Двух зубов у нее за щекой не хватает. Если не улыбаться так щедро, то и не видно.

— Же ву… — начинает она, но я перебиваю:

— Же не парле па франсе.

— Ай спик инглиш, — соглашается леди.

— Донт спик инглиш ту, — говорю я.

— О'кей, — снова соглашается и отворачивается.

Пьет виски мелкими глоточками, и я пью.

«Что они думают! — думаю я. — Не собираюсь забиваться в угол, как затравленный, и ждать, когда кокнут! Можно упасть на набережной и прикинуться глухонемым французским бомжом. Лучше — слепоглухонемым бомжом. Можно всю жизнь прожить на парижской набережной. Париж — такой получается английский детектив! Замкнутое пространство с покойниками, с которыми не разобраться и не уйти от них. Но я уйду. Или выйду из комнаты Парижа, или меня вынесут. Пускай меня вынесут и закопают, но в свою землю!»

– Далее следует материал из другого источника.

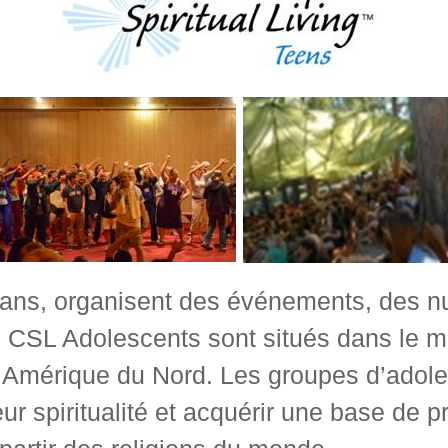
ans, organisent des événements, des nu
es CSL Adolescents sont situés dans le m
 Amérique du Nord. Les groupes d’adole
ur spiritualité et acquérir une base de p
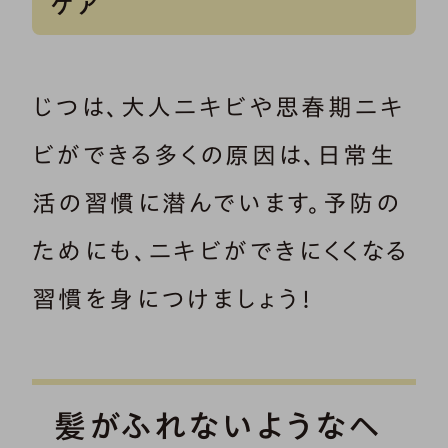
ケア
じつは、大人ニキビや思春期ニキ
ビができる多くの原因は、日常生
活の習慣に潜んでいます。予防の
ためにも、ニキビができにくくなる
習慣を身につけましょう！
髪がふれないようなヘ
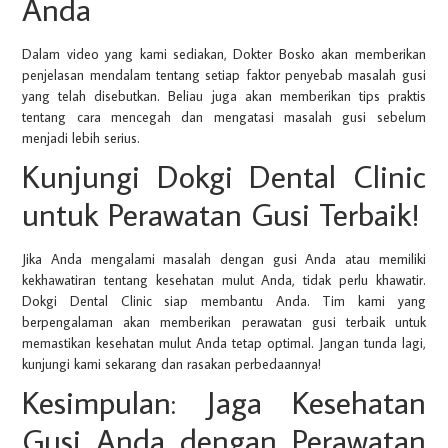
Anda
Dalam video yang kami sediakan, Dokter Bosko akan memberikan
penjelasan mendalam tentang setiap faktor penyebab masalah gusi
yang telah disebutkan. Beliau juga akan memberikan tips praktis
tentang cara mencegah dan mengatasi masalah gusi sebelum
menjadi lebih serius.
Kunjungi Dokgi Dental Clinic
untuk Perawatan Gusi Terbaik!
Jika Anda mengalami masalah dengan gusi Anda atau memiliki
kekhawatiran tentang kesehatan mulut Anda, tidak perlu khawatir.
Dokgi Dental Clinic siap membantu Anda. Tim kami yang
berpengalaman akan memberikan perawatan gusi terbaik untuk
memastikan kesehatan mulut Anda tetap optimal. Jangan tunda lagi,
kunjungi kami sekarang dan rasakan perbedaannya!
Kesimpulan: Jaga Kesehatan
Gusi Anda dengan Perawatan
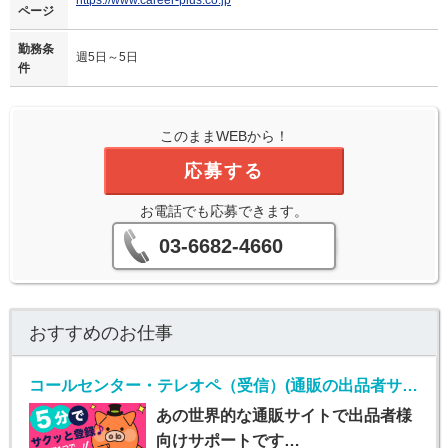
ページ
勤務条
週5日～5日
件
このままWEBから！
応募する
お電話でも応募できます。
03-6682-4660
おすすめのお仕事
コールセンター・テレオペ（受信）(通販の出品者サポート（メール・チャット・電話）)
あの世界的な通販サイトで出品者様
向けサポートです…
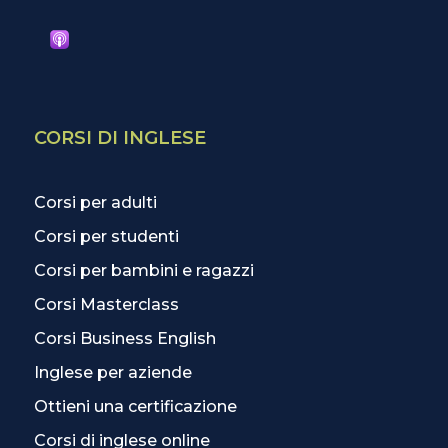
CORSI DI INGLESE
Corsi per adulti
Corsi per studenti
Corsi per bambini e ragazzi
Corsi Masterclass
Corsi Business English
Inglese per aziende
Ottieni una certificazione
Corsi di inglese online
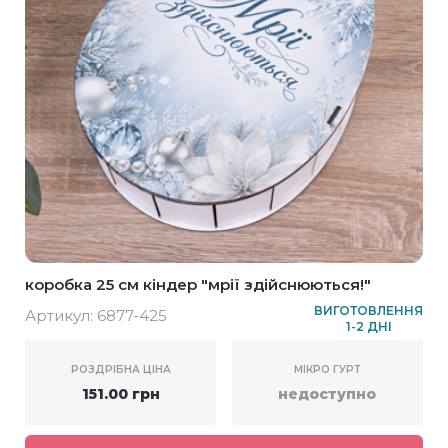
коробка 25 см кіндер "мрії здійснюються!"
ВИГОТОВЛЕННЯ
Артикул:
6877-425
1-2 ДНІ
РОЗДРІБНА ЦІНА
МІКРО ГУРТ
151.00 грн
недоступно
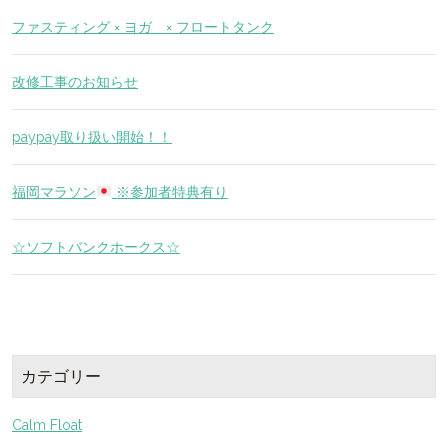
ファスティング × ヨガ × フロートタンク
改修工事のお知らせ
paypay取り扱い開始！！
福岡マラソン
※参加者特典有り
☆ソフトバンクホークス☆
カテゴリー
Calm Float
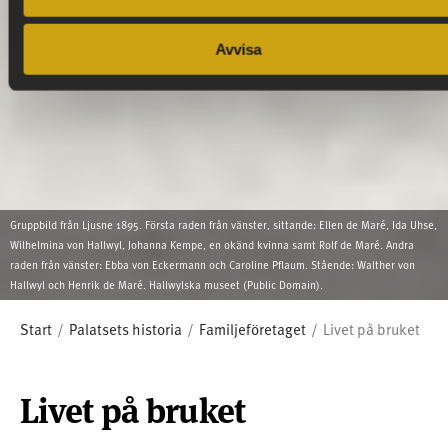
Avvisa
Gruppbild från Ljusne 1895. Första raden från vänster, sittande: Ellen de Maré, Ida Uhse,
Wilhelmina von Hallwyl, Johanna Kempe, en okänd kvinna samt Rolf de Maré. Andra
raden från vänster: Ebba von Eckermann och Caroline Pflaum. Stående: Walther von
Hallwyl och Henrik de Maré. Hallwylska museet (Public Domain).
Start
Palatsets historia
Familjeföretaget
Livet på bruket
Livet på bruket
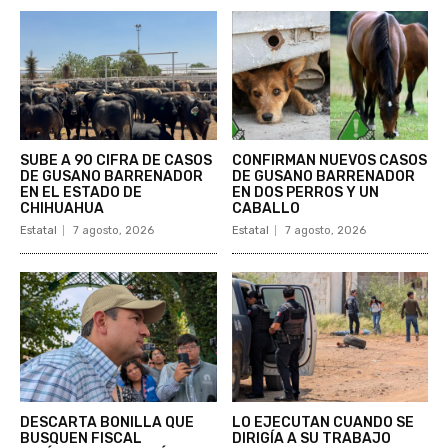
SUBE A 90 CIFRA DE CASOS
CONFIRMAN NUEVOS CASOS
DE GUSANO BARRENADOR
DE GUSANO BARRENADOR
EN EL ESTADO DE
EN DOS PERROS Y UN
CHIHUAHUA
CABALLO
Estatal
7 agosto, 2026
Estatal
7 agosto, 2026
DESCARTA BONILLA QUE
LO EJECUTAN CUANDO SE
BUSQUEN FISCAL
DIRIGÍA A SU TRABAJO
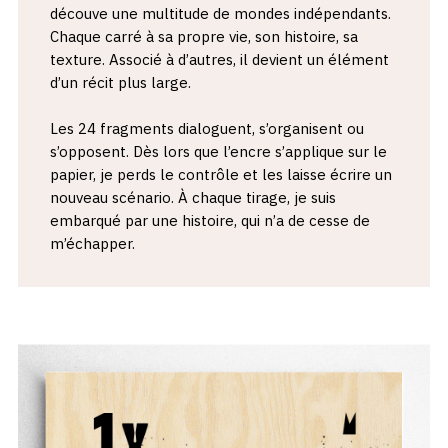
découve une multitude de mondes indépendants.
Chaque carré à sa propre vie, son histoire, sa
texture. Associé à d’autres, il devient un élément
d’un récit plus large.
Les 24 fragments dialoguent, s’organisent ou
s’opposent. Dès lors que l’encre s’applique sur le
papier, je perds le contrôle et les laisse écrire un
nouveau scénario. À chaque tirage, je suis
embarqué par une histoire, qui n’a de cesse de
m’échapper.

— Ки эт-ву? — раздается вопрос.

Опять эта женщина справа с черной челкой и зрачками-точками. Я не понимаю ее, хотя что уж тут понимать. Щелкаю пальцами, и получается хорошо, громко. Возникают полные стаканчики.

— «Блэк лэбел»? — спрашиваю сурово.

— Уи! — кивает бармен. — «Блэк лэбел», силь ву пле.

— Же не ве па… — начинает женщина, но я перебиваю:

— «Блэк лэбел» — отличная марка.

— Рюс? — спрашивает черная челка и настороженно-заинтересованно улыбается.

Улыбка идет ей. И зубы тут ни при чем.

— Русский, да, — проговорился.

Я опрокидываю голову назад и выливаю в рот холодную жидкость из стаканчика. Она обжигает пищевод и прокатывается внутрь. Француженка только касается стаканчика губами.

Я разглядываю ее. Женщине лет тридцать пять, при ближайшем рассмотрении. Из тех, которые… Нет, не стану врать. Я сам из тех, которые! Свободный гражданин старше восемнадцати лет вправе заходить в бар и пить виски… На ней надето короткое светло-серое пальто. Шелковый шарфик обвивает шею. Длинные пальцы и тонкие ладони, на которых, пожалуй, излишне выделяются вены, а на шее чуть выше платка я замечаю несколько морщин. Лицо у нее слишком бледное. Дела мне до нее нет.

Мы идем по бульвару, потому что так надо. Ее коготки цепко держат меня за локоть. Ее глаза печальны, как у русской буренки. Мы заходим в другой бар и там пьем виски. Она старается вырваться из дымки кайфа, чтоб угадать что-нибудь обо мне.